US safety investigators have called for regulations requiring wingtip anti-collision aids for large airliners to avoid collisions on the ground and are criticising the system installed on the Airbus A380 as inadequate.
The National Transportation Safety Board sent three recommendations to the US Federal Aviation Administration and the European Aviation Safety Agency on 4 September. These recommendations would require installing an aid, such as a camera system, to make the wing-tips visible from the cockpit, and an indicator to help pilots determine wing-tip clearance and path on all new large aircraft. Another recommendation urges the regulators to mandate retrofitting similar systems on all existing aircraft.
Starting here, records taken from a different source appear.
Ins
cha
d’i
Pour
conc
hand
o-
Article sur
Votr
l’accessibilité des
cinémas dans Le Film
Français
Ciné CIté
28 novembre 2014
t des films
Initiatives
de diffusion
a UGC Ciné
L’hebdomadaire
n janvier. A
Systems already installed on the A380 and the A340-500 and -600 - comprising external cameras on the vertical fin and the fuselage designed to aid the pilots during taxiing - do not show the area around the wing-tips, the NTSB says.
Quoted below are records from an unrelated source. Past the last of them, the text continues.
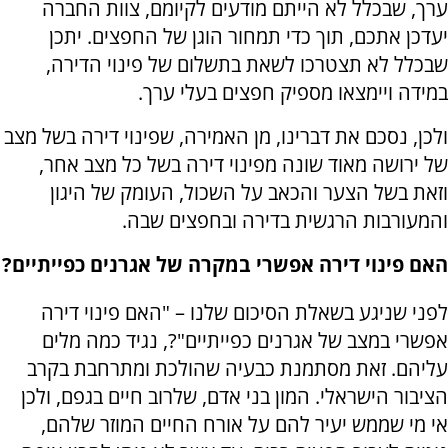
ערך, שבכלל לא הייתם מודעים לקיומם, צוות החברה
יעדכן אתכם, תוך כדי תמחור הוגן של החפצים. יתכן
שבכלל לא תצטרכו לשאת בתשלום של פינוי הדירה,
במידה ויימצאו מספיק חפצים בעלי ערך.
ולכן, נסכם את דברינו, מן האמירה, שפינוי דירה בשל מצב
של ירושה מאוד שונה מפינוי דירה בשל כל מצב אחר,
וזאת בשל הצער והכאב על השכול, העומק של היגון
והמעורבות הרגשית בדירה ובחפצים שבה.
האם פינוי דירה אפשרי במקרה של אגרנים כפייתיים?
לפני שניגע בשאלת הסיכום שלנו – "האם פינוי דירה
אפשרי במצב של אגרנים כפייתיים"?, נגיד כמה מלים
עליהם. זאת מסתמנת כבעיה שהולכת ומתרחבת בקרב
הציבור הישראלי. המון בני אדם, שלרוב חיים בגפם, ולכן
אי מי שממש יעיר להם על אורח החיים המוזר שלהם,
An Air France A380 struck the horizontal stabiliser of a Comair Bombardier CRJ700 with its left wing-tip while taxiing at New York JFK in April 2011.
The accident was one of 12 collisions cited by the NTSB since 1993 during which the wing-tip of a large aircraft collided with another aircraft during taxi.
"Typically, pilots look out the cockpit window at the wing-tips to determine wing-tip path and clearance," says the NTSB.
"On large airplanes the pilot cannot see the airplane's wing-tips from the cockpit unless the pilot opens the cockpit window and extends his or her head out of the window, which is often impractical."
Other recent accidents include the 30 May 2012 incident when a taxiing EVA Air Boeing 747-400 struck the protruding tail of an American Eagle Embraer ERJ-135 at Chicago in daylight, substantially damaging its rudder and vertical fin. And on 14 July 2011 a Delta Air Lines Boeing 767-300ER at Boston hit an Atlantic Southeast Airlines Bombardier CRJ900 at the intersections of taxiways B and M, damaging the fin, horizontal stabiliser and hydraulics.